I was diagnosed with primary adhesive capsulitis (frozen shoulder) in my left shoulder last spring. After spending weeks doing physical therapy (ouch!) to get things better, and they are, I have noticed when I do weights, or body weight exercises that my entire left side is much weaker than my right side. I have been doing planks (front and left and right side) and also doing single leg weight lifting on machines to get things back to normal. Also doing lunges to help as well. Hate lunges, they are hard, but I think they help!

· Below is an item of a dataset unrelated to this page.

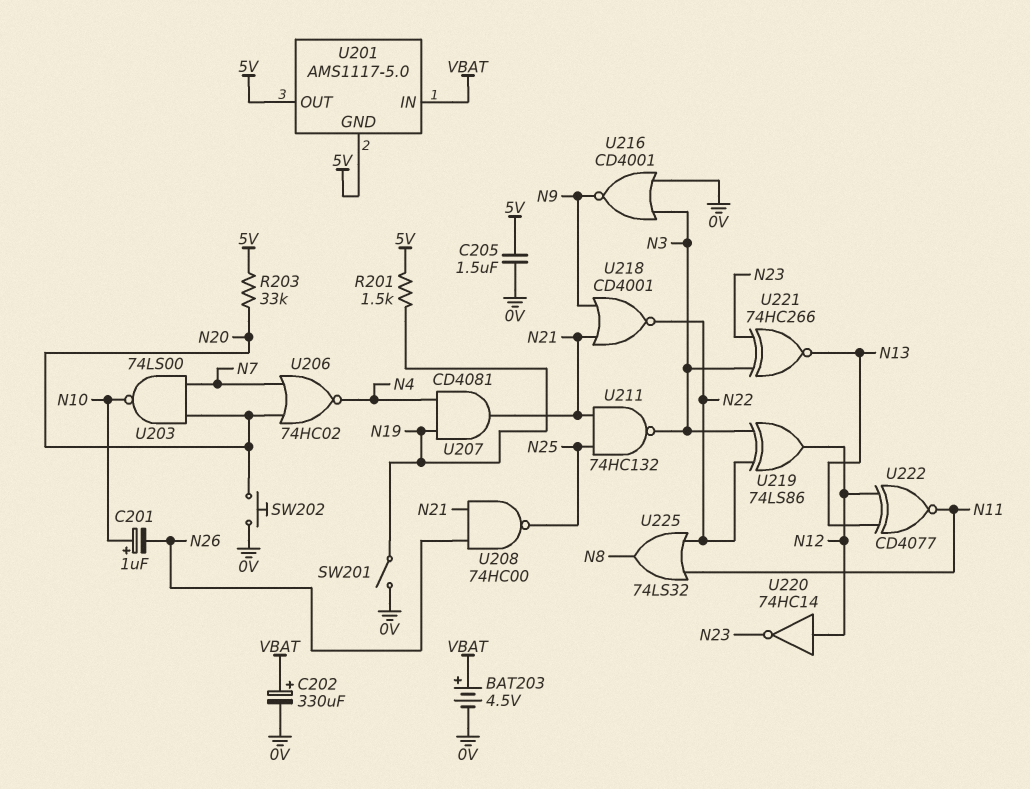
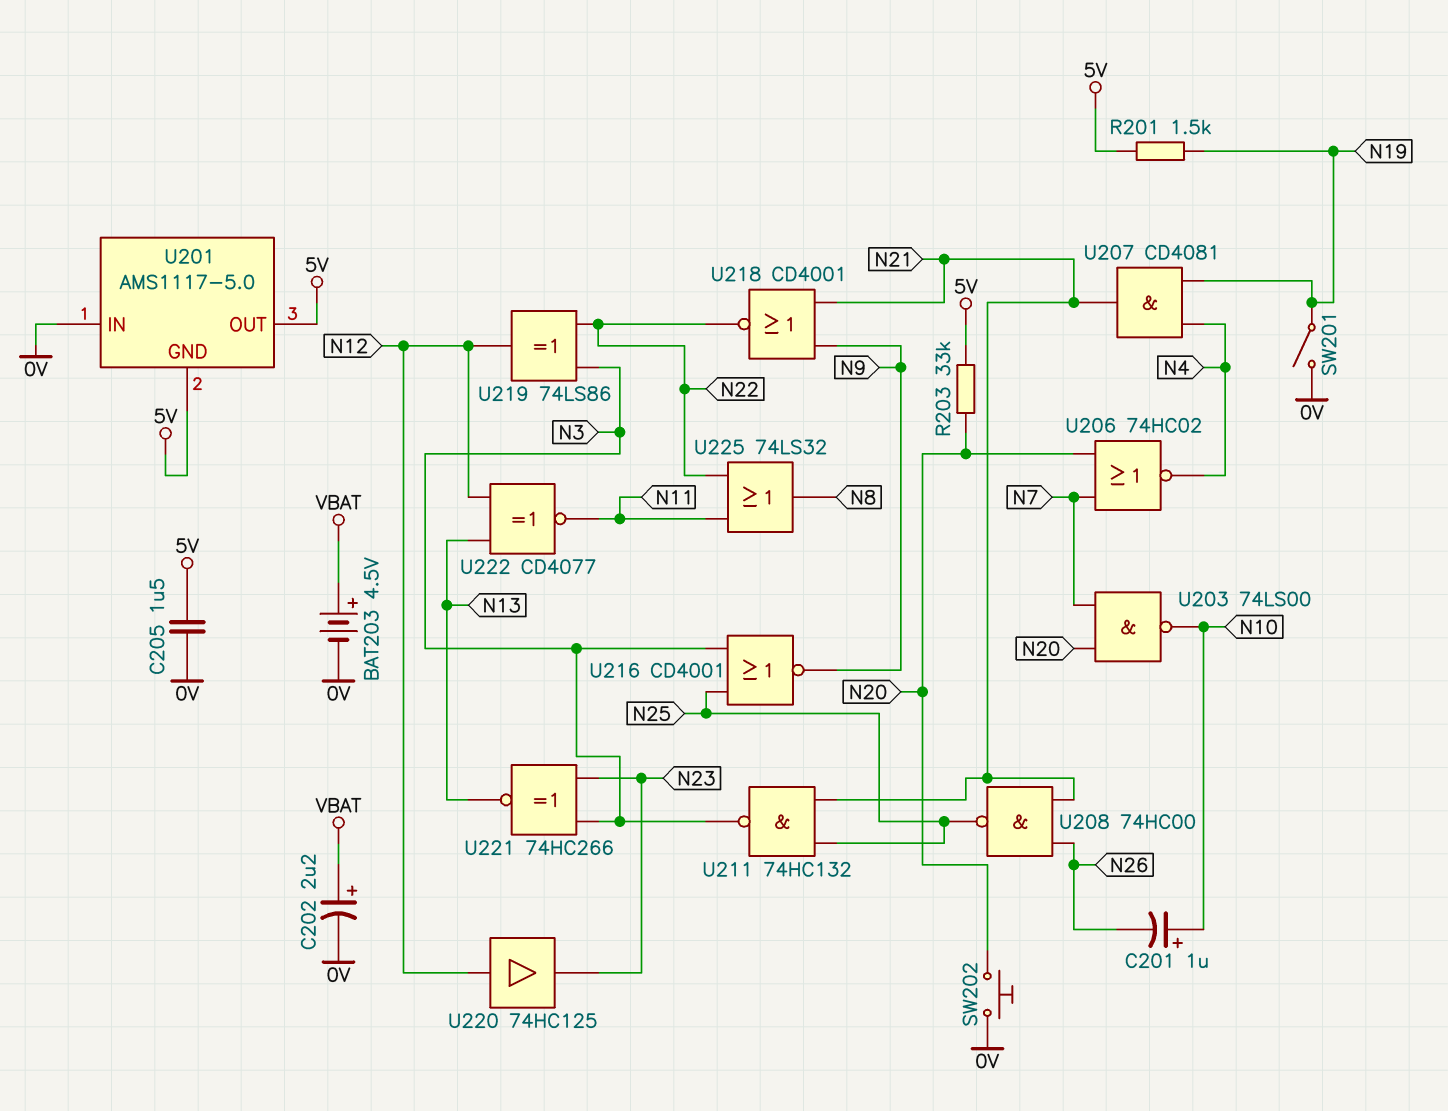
C202: 330uF (plus VBAT, minus 0V) -> 2.2uF (plus VBAT, minus 0V)
U201 pin IN: VBAT -> 0V
U216: NOR CD4001 (in 0V, in N3, out N9) -> NOR CD4001 (in N3, in N25, out N9)
U220: NOT 74HC14 (in N12, out N23) -> buffer 74HC125 (in N12, out N23)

Lisa @ Running Out Of Wine

Several years ago I had problems with my left achilles and plantar fascia. I was given orthodics by a potatrist (and basically told to take ibuprofen until the pain was gone). A few years later I had left hip pain and was diagnosed with a labral year and had surgery. After this point I actually started learning how to strenghten my body to be a better runner. I ditched the orthotics and now run in a lighter shoe that seems to work for me. However, a year after surgery had piriformis pain on my right side which lasted for over a year (and visits to 3 chiropractors and 2 PTs), After lots of ART and dry needling it went away, but then suddenly my hip on my left side became tight! I do lots and lots of core work, my cadence is at 180 (I have the garmin forerunner 620 that measures its) and i seem to be flexible enough. I have been told that these issues come from my low back, but it still hard for me to understand the relationships between it all. Right now I feel like my left side is always tighter, and I worry that because of this my form will suffer. I plan to keep focusing on strenght and flexibility, while working with my chiro or PT.

Jason D

Great Article – I find that I sometimes get bad muscle imbalances just from lifting weights. Makes things tougher when I try to stay on track and I can feel that one side of my body is stronger than another for a specific exercise. Good information here, thanks for sharing!

Brett Sanders

Great post. I too have muscles imbalances (lots actually) but I find that it’s one or two that are driving the rest – like, if I land too heavy on one leg, the opposite hip hikes, then so does the same side shoulder, and on and on. I find just striking a balance between performance and conditioning exercises and phases of postural balancing it keeps them at bay.

Rowena Collins-huber

Hi Jason I have a dysfunctional pelvic girdle which causes my hip soreness, It band and
glutes mediums and glutes Maximus problems. I purchased the Ip program and I am following the advanced 1/2 marathon training and strengthening program. Are there additional strengthening exercises I should concentrate to strengthen the pelvis ? My left leg is stronger than my right and I drop my right hip when I run .

Jason Fitzgerald

I don’t think you need additional exercises, you just might need more of them. So for those that focus on the hip/glute musculature, you can add another set. Good luck!

Luke Jones

I have a bit of a twisted pelvis and a few back problems that predispose me to some imbalances. I definitely found that altering my form a little and regular use of the foam rollers (along with regular chiropractic adjustments) has helped a lot.

Thanks for the great video, your site is a great resource!

Christian

It’s funny. Until I read your website I didn’t even realize there is such a thing as muscle imbalances. But you’re right and I just have to simply run or jog the right way if I’m to improve my physique. Thanks for the tips.